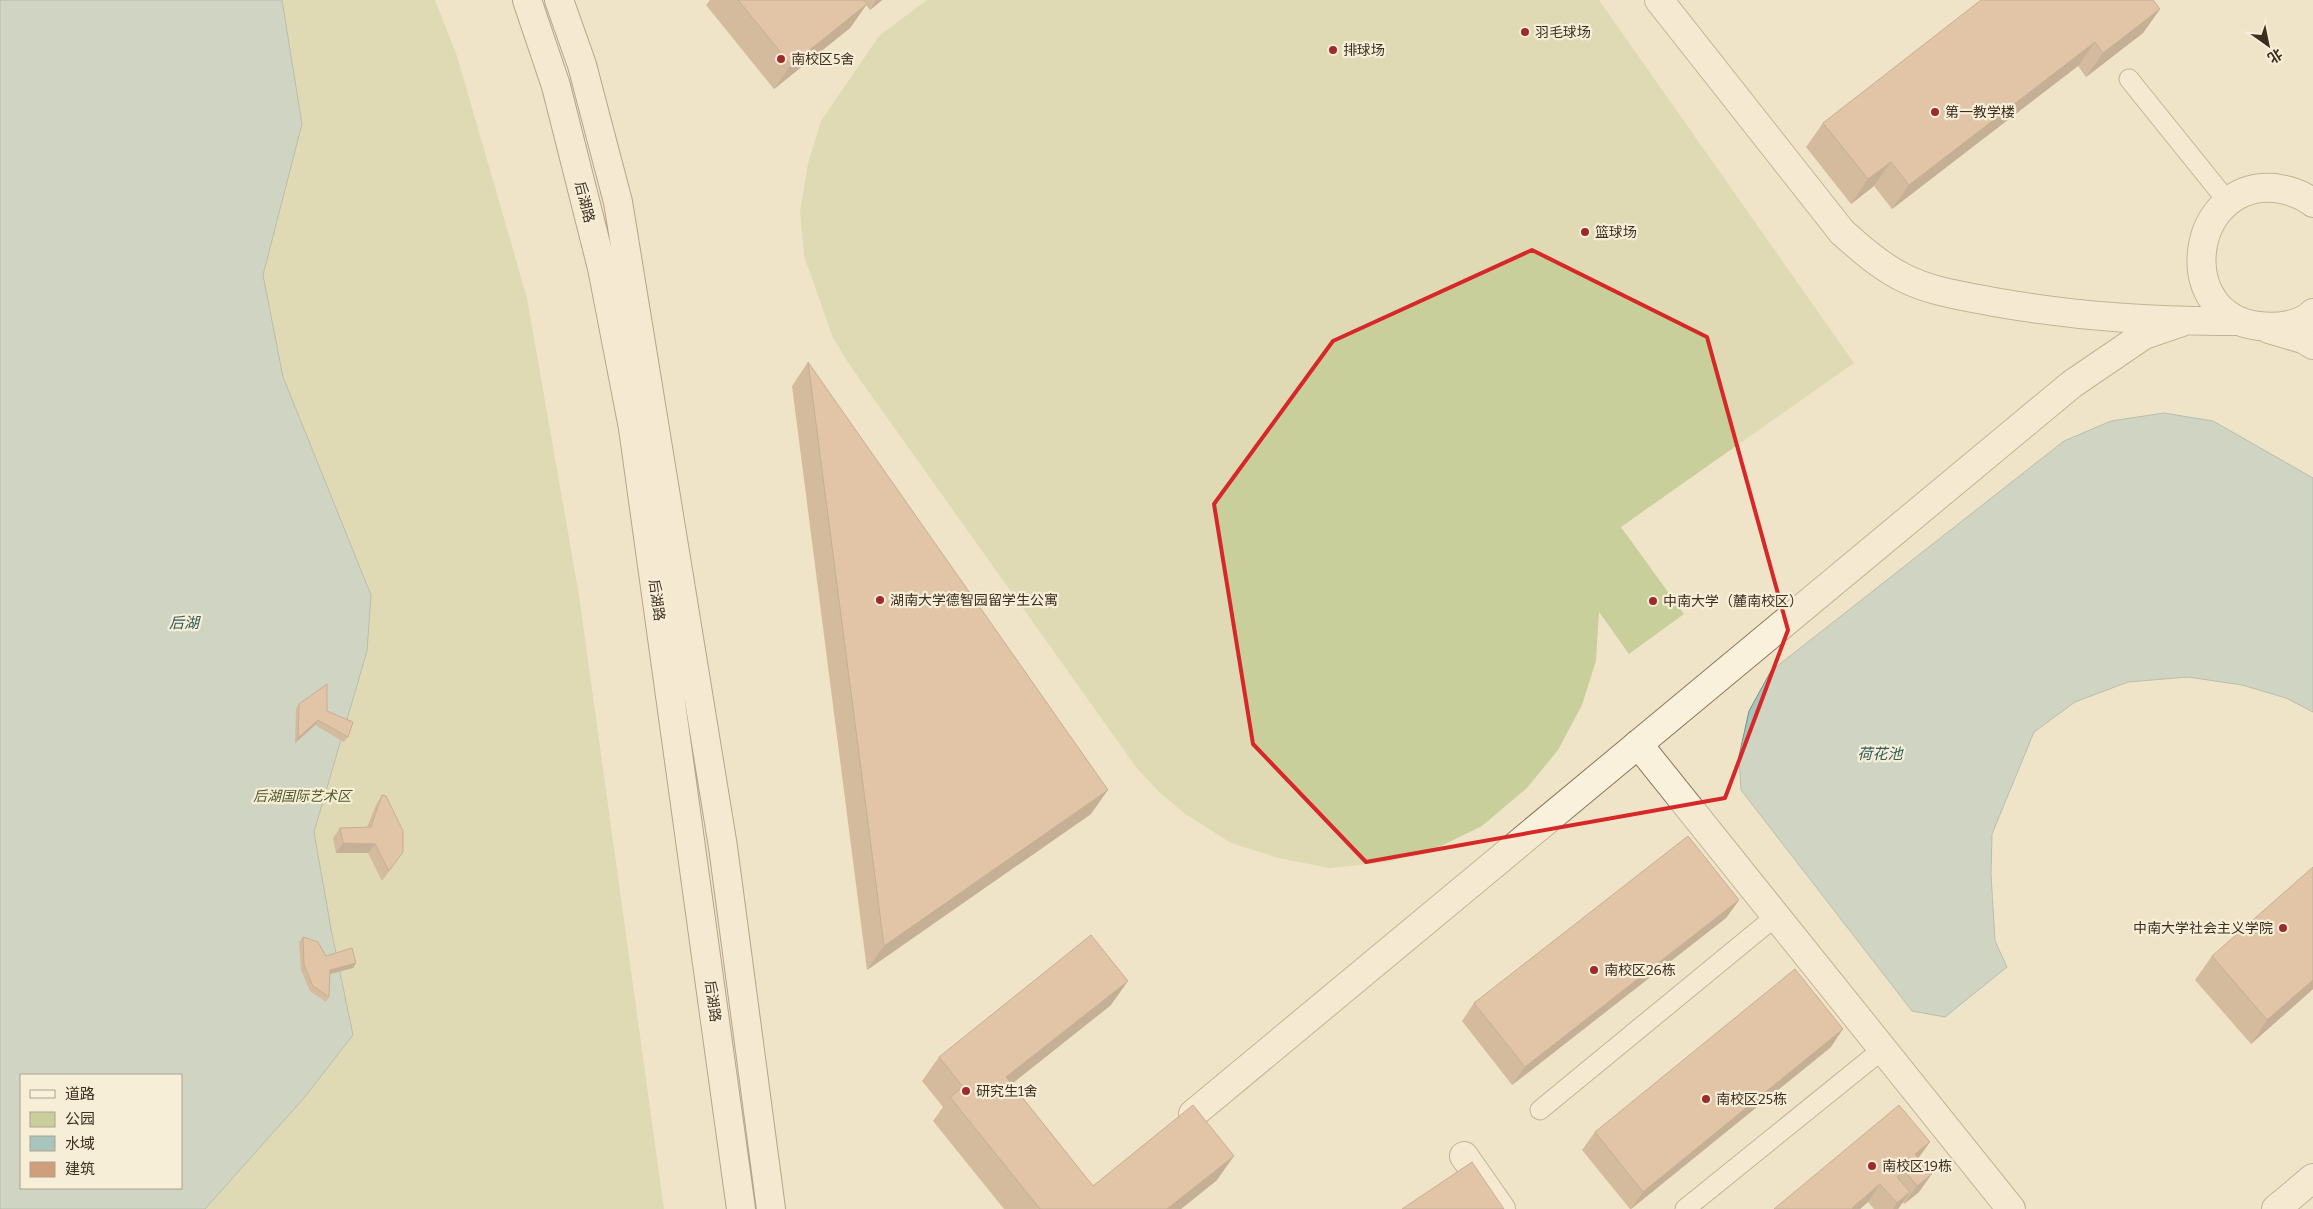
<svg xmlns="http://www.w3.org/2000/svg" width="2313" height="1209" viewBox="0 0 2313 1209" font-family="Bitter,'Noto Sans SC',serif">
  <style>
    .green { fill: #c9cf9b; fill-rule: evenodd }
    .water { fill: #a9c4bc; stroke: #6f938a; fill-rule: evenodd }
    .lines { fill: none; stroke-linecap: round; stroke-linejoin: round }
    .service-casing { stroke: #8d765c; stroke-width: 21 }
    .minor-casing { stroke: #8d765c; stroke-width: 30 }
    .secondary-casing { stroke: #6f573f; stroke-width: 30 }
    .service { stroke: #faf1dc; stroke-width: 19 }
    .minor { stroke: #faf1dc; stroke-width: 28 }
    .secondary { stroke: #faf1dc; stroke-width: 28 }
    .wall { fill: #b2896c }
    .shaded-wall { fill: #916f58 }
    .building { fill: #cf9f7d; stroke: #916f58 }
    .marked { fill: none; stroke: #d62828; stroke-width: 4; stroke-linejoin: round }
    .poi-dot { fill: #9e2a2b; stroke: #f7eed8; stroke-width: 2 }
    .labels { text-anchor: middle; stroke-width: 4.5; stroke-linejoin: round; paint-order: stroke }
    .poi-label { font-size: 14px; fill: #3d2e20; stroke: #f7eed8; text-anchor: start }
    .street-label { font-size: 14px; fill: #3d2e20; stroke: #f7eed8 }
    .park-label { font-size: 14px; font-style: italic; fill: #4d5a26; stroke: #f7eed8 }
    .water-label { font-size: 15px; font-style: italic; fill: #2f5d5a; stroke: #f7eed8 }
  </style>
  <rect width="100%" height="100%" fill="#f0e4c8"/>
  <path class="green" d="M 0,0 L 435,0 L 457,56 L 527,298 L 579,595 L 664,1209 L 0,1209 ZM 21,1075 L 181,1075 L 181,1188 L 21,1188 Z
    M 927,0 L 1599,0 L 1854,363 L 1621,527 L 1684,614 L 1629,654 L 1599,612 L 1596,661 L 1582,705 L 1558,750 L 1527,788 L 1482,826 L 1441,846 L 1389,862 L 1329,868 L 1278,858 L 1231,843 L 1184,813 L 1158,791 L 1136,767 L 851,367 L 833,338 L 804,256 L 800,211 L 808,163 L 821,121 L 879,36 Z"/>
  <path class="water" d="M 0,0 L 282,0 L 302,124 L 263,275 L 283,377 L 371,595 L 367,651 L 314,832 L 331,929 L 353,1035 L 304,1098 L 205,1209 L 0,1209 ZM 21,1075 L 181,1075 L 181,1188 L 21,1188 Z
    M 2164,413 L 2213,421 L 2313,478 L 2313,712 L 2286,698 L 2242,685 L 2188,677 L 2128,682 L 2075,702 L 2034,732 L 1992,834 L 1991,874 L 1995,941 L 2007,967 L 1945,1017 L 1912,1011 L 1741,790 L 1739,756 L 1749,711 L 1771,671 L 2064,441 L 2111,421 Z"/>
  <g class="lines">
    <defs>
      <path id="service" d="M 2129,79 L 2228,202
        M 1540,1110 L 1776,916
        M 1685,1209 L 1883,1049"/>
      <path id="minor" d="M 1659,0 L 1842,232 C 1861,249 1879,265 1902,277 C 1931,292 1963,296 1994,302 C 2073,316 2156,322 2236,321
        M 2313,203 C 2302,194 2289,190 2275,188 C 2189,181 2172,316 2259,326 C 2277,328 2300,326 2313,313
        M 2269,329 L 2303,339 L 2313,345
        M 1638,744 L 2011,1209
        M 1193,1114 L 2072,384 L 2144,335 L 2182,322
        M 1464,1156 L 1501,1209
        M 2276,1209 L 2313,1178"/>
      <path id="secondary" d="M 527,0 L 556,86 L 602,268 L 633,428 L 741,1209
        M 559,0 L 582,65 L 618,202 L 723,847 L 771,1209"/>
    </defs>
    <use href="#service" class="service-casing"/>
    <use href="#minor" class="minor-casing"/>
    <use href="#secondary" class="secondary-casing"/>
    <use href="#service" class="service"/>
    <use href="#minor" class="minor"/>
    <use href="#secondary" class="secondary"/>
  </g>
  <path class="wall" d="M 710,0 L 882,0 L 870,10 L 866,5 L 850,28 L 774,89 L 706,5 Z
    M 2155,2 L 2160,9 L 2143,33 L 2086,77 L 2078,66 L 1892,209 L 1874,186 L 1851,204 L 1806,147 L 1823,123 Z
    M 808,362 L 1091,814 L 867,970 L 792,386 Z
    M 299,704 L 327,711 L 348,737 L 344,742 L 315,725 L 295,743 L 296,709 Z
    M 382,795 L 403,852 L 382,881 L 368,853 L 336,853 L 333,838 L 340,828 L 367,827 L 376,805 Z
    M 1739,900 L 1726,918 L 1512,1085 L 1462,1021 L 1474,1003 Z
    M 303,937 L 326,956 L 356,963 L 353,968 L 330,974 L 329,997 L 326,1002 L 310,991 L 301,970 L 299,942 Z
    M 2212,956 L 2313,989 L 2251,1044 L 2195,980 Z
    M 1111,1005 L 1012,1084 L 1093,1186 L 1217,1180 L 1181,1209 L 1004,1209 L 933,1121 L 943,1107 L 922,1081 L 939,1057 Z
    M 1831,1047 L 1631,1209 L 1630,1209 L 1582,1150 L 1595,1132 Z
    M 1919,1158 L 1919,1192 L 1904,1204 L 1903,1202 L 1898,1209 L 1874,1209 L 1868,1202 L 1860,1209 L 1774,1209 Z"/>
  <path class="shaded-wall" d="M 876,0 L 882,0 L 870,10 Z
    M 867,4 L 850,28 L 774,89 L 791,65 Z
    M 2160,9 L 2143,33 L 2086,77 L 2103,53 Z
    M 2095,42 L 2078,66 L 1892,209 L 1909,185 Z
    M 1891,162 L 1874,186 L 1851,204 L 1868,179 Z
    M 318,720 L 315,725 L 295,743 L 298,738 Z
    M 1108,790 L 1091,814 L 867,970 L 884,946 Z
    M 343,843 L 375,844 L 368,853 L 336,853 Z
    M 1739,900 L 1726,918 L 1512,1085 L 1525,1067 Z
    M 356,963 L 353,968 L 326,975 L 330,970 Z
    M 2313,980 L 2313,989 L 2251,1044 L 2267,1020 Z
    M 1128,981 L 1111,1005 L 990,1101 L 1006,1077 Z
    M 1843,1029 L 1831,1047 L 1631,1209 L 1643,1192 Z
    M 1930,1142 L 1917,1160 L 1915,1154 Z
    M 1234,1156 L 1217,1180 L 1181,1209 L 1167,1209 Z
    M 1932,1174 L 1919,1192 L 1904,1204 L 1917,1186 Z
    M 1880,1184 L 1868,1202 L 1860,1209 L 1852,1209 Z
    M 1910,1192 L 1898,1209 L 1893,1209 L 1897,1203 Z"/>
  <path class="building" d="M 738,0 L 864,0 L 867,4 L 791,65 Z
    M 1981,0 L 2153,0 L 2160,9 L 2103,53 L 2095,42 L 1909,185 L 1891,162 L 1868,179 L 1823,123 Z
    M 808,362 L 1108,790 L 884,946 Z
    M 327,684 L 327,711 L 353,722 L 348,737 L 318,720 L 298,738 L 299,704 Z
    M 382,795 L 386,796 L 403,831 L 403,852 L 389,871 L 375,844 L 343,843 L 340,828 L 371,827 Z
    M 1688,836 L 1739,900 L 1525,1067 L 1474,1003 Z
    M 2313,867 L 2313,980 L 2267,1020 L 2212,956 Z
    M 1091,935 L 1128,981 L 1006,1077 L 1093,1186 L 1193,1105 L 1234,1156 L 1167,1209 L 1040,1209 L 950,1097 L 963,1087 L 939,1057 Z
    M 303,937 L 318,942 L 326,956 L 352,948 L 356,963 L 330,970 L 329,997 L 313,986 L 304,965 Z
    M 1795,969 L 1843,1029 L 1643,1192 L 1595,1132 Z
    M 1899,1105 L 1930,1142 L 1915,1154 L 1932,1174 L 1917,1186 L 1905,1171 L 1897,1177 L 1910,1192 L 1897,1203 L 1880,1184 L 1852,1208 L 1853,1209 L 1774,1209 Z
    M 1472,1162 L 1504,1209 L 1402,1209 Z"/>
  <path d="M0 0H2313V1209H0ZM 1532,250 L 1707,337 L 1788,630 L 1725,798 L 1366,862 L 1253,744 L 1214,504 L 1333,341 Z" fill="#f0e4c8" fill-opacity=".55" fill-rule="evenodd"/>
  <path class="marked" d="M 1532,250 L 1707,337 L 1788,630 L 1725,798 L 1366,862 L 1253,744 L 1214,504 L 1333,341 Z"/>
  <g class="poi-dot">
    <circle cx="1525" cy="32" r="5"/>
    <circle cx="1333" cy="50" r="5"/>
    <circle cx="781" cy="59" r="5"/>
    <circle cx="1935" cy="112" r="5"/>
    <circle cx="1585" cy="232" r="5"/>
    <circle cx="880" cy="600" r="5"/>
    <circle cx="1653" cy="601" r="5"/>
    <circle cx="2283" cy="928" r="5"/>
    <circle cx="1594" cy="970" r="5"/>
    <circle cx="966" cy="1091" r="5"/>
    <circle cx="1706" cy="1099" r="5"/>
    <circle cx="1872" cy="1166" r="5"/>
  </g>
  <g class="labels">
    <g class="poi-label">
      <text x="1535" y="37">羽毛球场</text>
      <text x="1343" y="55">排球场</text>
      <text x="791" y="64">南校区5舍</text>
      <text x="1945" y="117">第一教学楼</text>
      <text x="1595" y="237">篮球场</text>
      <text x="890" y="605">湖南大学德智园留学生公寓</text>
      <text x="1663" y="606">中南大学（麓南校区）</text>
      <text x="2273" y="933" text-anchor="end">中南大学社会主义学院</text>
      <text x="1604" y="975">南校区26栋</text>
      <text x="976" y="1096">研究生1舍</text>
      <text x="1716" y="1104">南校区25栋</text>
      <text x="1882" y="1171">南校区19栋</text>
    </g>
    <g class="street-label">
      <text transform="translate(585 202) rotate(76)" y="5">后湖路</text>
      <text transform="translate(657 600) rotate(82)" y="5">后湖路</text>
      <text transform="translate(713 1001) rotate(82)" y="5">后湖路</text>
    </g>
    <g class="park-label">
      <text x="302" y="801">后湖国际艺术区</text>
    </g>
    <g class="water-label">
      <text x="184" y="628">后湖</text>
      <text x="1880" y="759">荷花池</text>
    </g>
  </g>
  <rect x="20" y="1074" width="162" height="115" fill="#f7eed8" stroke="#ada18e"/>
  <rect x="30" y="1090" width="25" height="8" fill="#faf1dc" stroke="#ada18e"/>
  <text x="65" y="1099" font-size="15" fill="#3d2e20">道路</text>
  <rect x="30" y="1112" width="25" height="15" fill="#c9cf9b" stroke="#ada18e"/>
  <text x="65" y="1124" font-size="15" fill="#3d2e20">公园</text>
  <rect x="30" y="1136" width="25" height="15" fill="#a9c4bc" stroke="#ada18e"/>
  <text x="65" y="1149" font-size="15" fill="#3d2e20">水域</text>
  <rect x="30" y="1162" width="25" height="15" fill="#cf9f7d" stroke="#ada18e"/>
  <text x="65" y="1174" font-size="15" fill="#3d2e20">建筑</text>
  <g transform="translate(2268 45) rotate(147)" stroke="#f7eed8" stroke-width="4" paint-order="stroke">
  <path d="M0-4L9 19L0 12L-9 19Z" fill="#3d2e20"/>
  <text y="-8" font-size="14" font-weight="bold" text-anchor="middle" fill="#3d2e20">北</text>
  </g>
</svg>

-------------------------

# [REQUIRED WORK]
With "lines" as the string to find, copy every line of the records that holds it.

# [OUTPUT OF THE EXERCISE]
    .lines { fill: none; stroke-linecap: round; stroke-linejoin: round }
  <g class="lines">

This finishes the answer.